▶ RECORDS SHOWN:
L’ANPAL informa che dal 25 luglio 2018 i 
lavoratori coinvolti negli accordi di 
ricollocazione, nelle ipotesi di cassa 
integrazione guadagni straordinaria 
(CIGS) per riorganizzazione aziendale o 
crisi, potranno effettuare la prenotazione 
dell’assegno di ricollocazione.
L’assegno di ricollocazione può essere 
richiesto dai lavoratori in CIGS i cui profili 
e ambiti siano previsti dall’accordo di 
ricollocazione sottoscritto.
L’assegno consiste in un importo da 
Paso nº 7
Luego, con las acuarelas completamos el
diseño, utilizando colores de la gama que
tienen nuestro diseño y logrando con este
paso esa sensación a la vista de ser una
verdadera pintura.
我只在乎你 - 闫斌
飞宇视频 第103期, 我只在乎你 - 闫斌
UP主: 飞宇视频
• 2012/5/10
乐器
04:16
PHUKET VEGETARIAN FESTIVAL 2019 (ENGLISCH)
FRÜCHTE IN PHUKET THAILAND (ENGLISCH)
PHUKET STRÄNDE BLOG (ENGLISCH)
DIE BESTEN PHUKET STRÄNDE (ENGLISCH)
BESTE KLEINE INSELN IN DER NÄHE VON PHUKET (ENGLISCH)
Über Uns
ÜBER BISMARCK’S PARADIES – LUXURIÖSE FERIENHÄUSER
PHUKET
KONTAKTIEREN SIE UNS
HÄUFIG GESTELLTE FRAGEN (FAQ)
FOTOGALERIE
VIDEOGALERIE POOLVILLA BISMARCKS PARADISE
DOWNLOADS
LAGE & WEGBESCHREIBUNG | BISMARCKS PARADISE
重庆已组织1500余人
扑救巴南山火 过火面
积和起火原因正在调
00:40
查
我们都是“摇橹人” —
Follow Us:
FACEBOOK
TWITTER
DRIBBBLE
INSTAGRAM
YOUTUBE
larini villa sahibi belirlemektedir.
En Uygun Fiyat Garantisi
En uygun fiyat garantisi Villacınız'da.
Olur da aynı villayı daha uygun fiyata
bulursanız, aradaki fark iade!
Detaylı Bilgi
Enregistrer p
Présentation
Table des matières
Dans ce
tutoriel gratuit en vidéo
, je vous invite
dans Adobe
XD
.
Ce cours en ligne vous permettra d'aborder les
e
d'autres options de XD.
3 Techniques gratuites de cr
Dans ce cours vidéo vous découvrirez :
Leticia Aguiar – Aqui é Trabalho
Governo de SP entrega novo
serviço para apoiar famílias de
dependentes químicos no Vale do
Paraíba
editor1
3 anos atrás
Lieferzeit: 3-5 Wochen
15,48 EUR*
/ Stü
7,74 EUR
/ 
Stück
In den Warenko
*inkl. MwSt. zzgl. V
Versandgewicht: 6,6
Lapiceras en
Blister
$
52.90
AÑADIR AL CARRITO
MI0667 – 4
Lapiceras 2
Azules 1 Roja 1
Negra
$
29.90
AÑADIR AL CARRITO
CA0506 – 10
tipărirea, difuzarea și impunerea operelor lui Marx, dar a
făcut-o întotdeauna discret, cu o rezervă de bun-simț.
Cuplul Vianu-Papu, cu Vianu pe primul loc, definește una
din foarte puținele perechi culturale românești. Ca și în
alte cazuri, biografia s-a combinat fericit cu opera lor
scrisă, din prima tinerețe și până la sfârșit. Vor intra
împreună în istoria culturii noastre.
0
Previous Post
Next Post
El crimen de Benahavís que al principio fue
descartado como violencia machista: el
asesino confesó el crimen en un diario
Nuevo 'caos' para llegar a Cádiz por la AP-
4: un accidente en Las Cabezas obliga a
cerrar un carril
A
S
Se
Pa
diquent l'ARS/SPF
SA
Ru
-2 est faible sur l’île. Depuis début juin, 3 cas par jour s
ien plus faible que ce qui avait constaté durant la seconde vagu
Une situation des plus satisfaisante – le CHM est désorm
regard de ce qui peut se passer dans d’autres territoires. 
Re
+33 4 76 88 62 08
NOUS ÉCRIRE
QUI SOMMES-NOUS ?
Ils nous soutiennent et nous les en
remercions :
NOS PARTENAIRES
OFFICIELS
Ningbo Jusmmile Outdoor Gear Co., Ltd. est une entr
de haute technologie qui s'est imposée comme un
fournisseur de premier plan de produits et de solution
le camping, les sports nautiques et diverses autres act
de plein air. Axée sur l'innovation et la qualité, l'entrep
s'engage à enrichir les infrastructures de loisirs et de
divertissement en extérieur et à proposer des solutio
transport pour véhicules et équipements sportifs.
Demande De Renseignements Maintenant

▶ EXERCISE:
Change every "AÑADIR AL CARRITO" in the rows above to "AGREGAR AL CARRITO", and keep all other lines and words the same.

▶ ANSWER SPACE:
L’ANPAL informa che dal 25 luglio 2018 i 
lavoratori coinvolti negli accordi di 
ricollocazione, nelle ipotesi di cassa 
integrazione guadagni straordinaria 
(CIGS) per riorganizzazione aziendale o 
crisi, potranno effettuare la prenotazione 
dell’assegno di ricollocazione.
L’assegno di ricollocazione può essere 
richiesto dai lavoratori in CIGS i cui profili 
e ambiti siano previsti dall’accordo di 
ricollocazione sottoscritto.
L’assegno consiste in un importo da 
Paso nº 7
Luego, con las acuarelas completamos el
diseño, utilizando colores de la gama que
tienen nuestro diseño y logrando con este
paso esa sensación a la vista de ser una
verdadera pintura.
我只在乎你 - 闫斌
飞宇视频 第103期, 我只在乎你 - 闫斌
UP主: 飞宇视频
• 2012/5/10
乐器
04:16
PHUKET VEGETARIAN FESTIVAL 2019 (ENGLISCH)
FRÜCHTE IN PHUKET THAILAND (ENGLISCH)
PHUKET STRÄNDE BLOG (ENGLISCH)
DIE BESTEN PHUKET STRÄNDE (ENGLISCH)
BESTE KLEINE INSELN IN DER NÄHE VON PHUKET (ENGLISCH)
Über Uns
ÜBER BISMARCK’S PARADIES – LUXURIÖSE FERIENHÄUSER
PHUKET
KONTAKTIEREN SIE UNS
HÄUFIG GESTELLTE FRAGEN (FAQ)
FOTOGALERIE
VIDEOGALERIE POOLVILLA BISMARCKS PARADISE
DOWNLOADS
LAGE & WEGBESCHREIBUNG | BISMARCKS PARADISE
重庆已组织1500余人
扑救巴南山火 过火面
积和起火原因正在调
00:40
查
我们都是“摇橹人” —
Follow Us:
FACEBOOK
TWITTER
DRIBBBLE
INSTAGRAM
YOUTUBE
larini villa sahibi belirlemektedir.
En Uygun Fiyat Garantisi
En uygun fiyat garantisi Villacınız'da.
Olur da aynı villayı daha uygun fiyata
bulursanız, aradaki fark iade!
Detaylı Bilgi
Enregistrer p
Présentation
Table des matières
Dans ce
tutoriel gratuit en vidéo
, je vous invite
dans Adobe
XD
.
Ce cours en ligne vous permettra d'aborder les
e
d'autres options de XD.
3 Techniques gratuites de cr
Dans ce cours vidéo vous découvrirez :
Leticia Aguiar – Aqui é Trabalho
Governo de SP entrega novo
serviço para apoiar famílias de
dependentes químicos no Vale do
Paraíba
editor1
3 anos atrás
Lieferzeit: 3-5 Wochen
15,48 EUR*
/ Stü
7,74 EUR
/ 
Stück
In den Warenko
*inkl. MwSt. zzgl. V
Versandgewicht: 6,6
Lapiceras en
Blister
$
52.90
AGREGAR AL CARRITO
MI0667 – 4
Lapiceras 2
Azules 1 Roja 1
Negra
$
29.90
AGREGAR AL CARRITO
CA0506 – 10
tipărirea, difuzarea și impunerea operelor lui Marx, dar a
făcut-o întotdeauna discret, cu o rezervă de bun-simț.
Cuplul Vianu-Papu, cu Vianu pe primul loc, definește una
din foarte puținele perechi culturale românești. Ca și în
alte cazuri, biografia s-a combinat fericit cu opera lor
scrisă, din prima tinerețe și până la sfârșit. Vor intra
împreună în istoria culturii noastre.
0
Previous Post
Next Post
El crimen de Benahavís que al principio fue
descartado como violencia machista: el
asesino confesó el crimen en un diario
Nuevo 'caos' para llegar a Cádiz por la AP-
4: un accidente en Las Cabezas obliga a
cerrar un carril
A
S
Se
Pa
diquent l'ARS/SPF
SA
Ru
-2 est faible sur l’île. Depuis début juin, 3 cas par jour s
ien plus faible que ce qui avait constaté durant la seconde vagu
Une situation des plus satisfaisante – le CHM est désorm
regard de ce qui peut se passer dans d’autres territoires. 
Re
+33 4 76 88 62 08
NOUS ÉCRIRE
QUI SOMMES-NOUS ?
Ils nous soutiennent et nous les en
remercions :
NOS PARTENAIRES
OFFICIELS
Ningbo Jusmmile Outdoor Gear Co., Ltd. est une entr
de haute technologie qui s'est imposée comme un
fournisseur de premier plan de produits et de solution
le camping, les sports nautiques et diverses autres act
de plein air. Axée sur l'innovation et la qualité, l'entrep
s'engage à enrichir les infrastructures de loisirs et de
divertissement en extérieur et à proposer des solutio
transport pour véhicules et équipements sportifs.
Demande De Renseignements Maintenant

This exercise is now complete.